Therapeutic Anticoagulation with Heparin in Non-Critically Ill Patients with COVID-1910
               This is the comparison study published by the ATTACC, ACTIV-4a, and REMAP-CAP investigators that focused on patients who were not yet critically ill. This study included many patients, with a population size of 2219 patients. The included patients were considered non-critically ill, which was defined as being hospitalized without requiring ICU level care (including high-flow oxygen) at enrollment. Again, this study aimed to evaluate the impact on organ support-free days, but also included a stratification based upon D-dimer level at two times the local upper limit of normal for each institution. The primary outcome was designed to analyze the number of days without requiring critical care level organ support.

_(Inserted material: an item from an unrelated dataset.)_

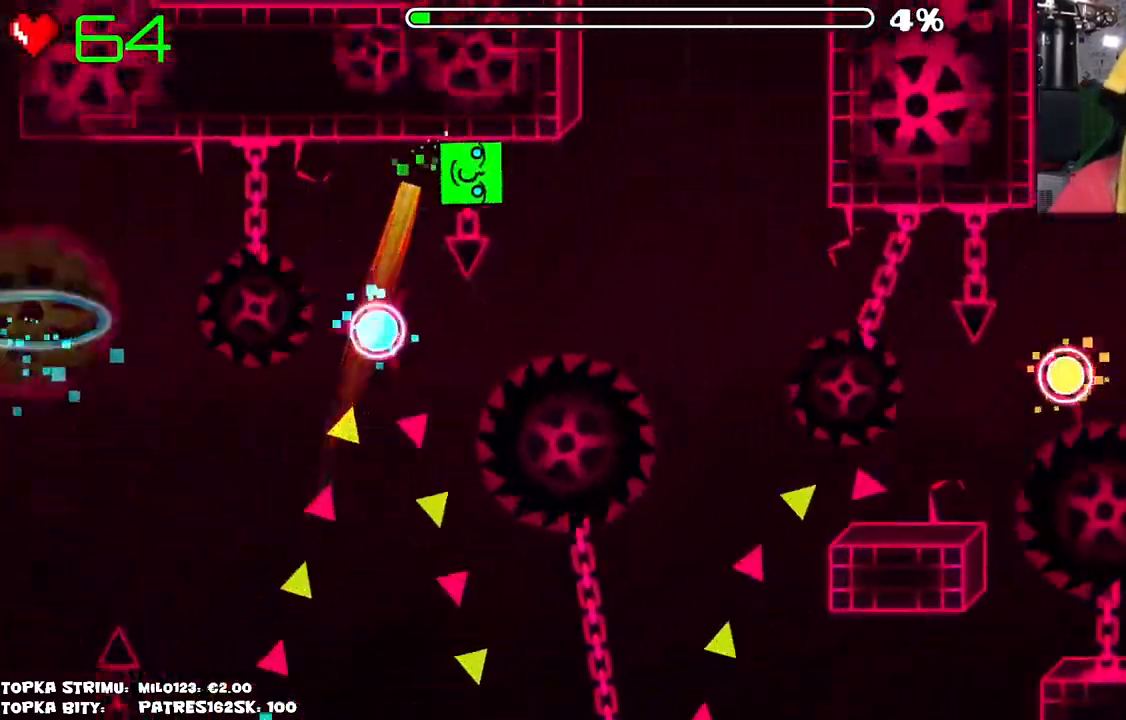
{"keys": [], "mouse": [], "events": [[400, "mouse_left", "down"], [450, "mouse_left", "up"]]}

The final results are included below with a comparison to the data found in critically ill patients, as well as reporting the d-dimer stratification. This study was stopped early due to meeting predefined criterion for superiority for therapeutic anticoagulation, but it is important to note that the pre-defined primary outcome of organ support-free days up to day 21 had to be changed to survival to discharge without requiring intensive care level of organ support as the average organ support-free days in both groups was 22 days (and the outcome was designed to stop counting at 21 days). The authors calculated that for every 1000 patients that received initial treatment with therapeutic anticoagulation, 40 additional patients would not require organ support from addition to discharge. This would come at the expense of 7 additional major bleeds.

There are several important takeaways from this study.  The first is that the benefit shown is prevention of escalation of care. The study did not find a statistical significance in mortality between the two groups. However, if mortality was combined with major thrombotic events a statistical difference was found. This is expected to occur, however, because administering higher dose anticoagulation should prevent thrombotic events from occurring in any patient population. Second, when stratified by D-Dimer, the difference in the primary outcome was found in patients with elevated or unknown D-Dimer, but was not found in the low level D-Dimer group.

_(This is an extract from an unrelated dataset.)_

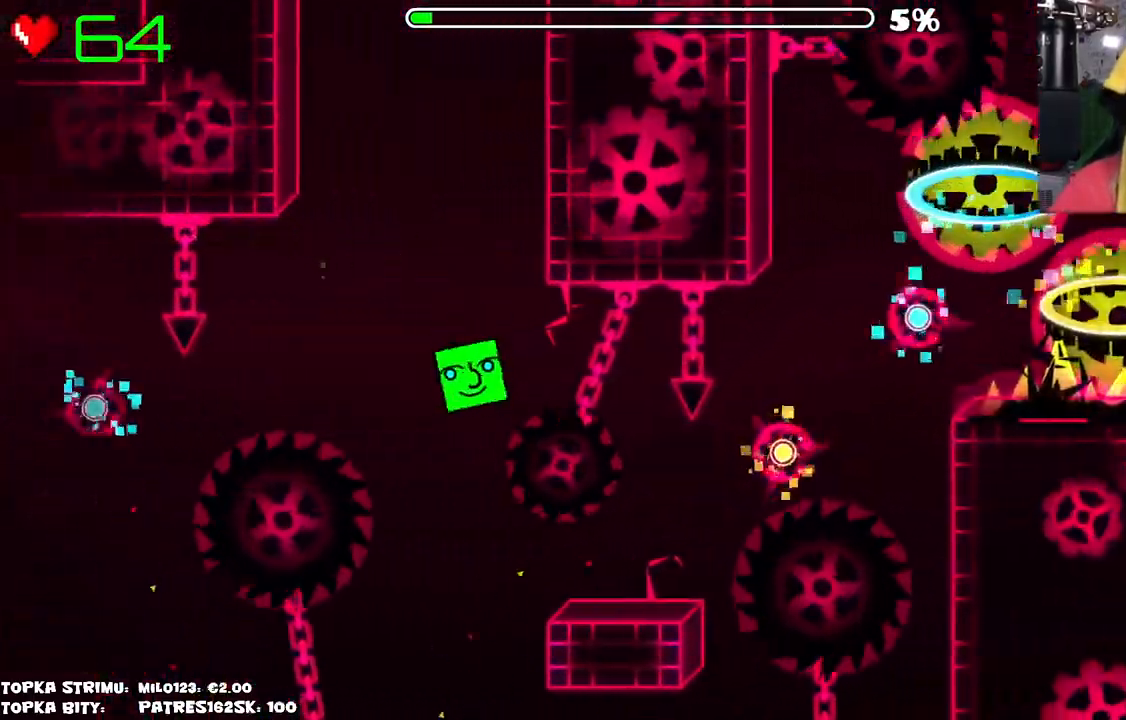
{"keys": [], "mouse": [], "events": []}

               The RAPID trial was a multicenter trial that was evaluating the impact of therapeutic dose anticoagulation compared to prophylactic dose when therapy is started early in the disease course, which the study defined as within five days of admission. The RAPID trial only evaluated UFH and LMWH. The primary outcome was a composite outcome defined as death, invasive mechanical ventilation, non-invasive mechanical ventilation, or ICU admission and was not statistically significant. However, this study did not meet power. Unlike the other trials included in this review, this study did not find a benefit in escalation of care but did find a mortality benefit when the composite outcome was broken out into individual components.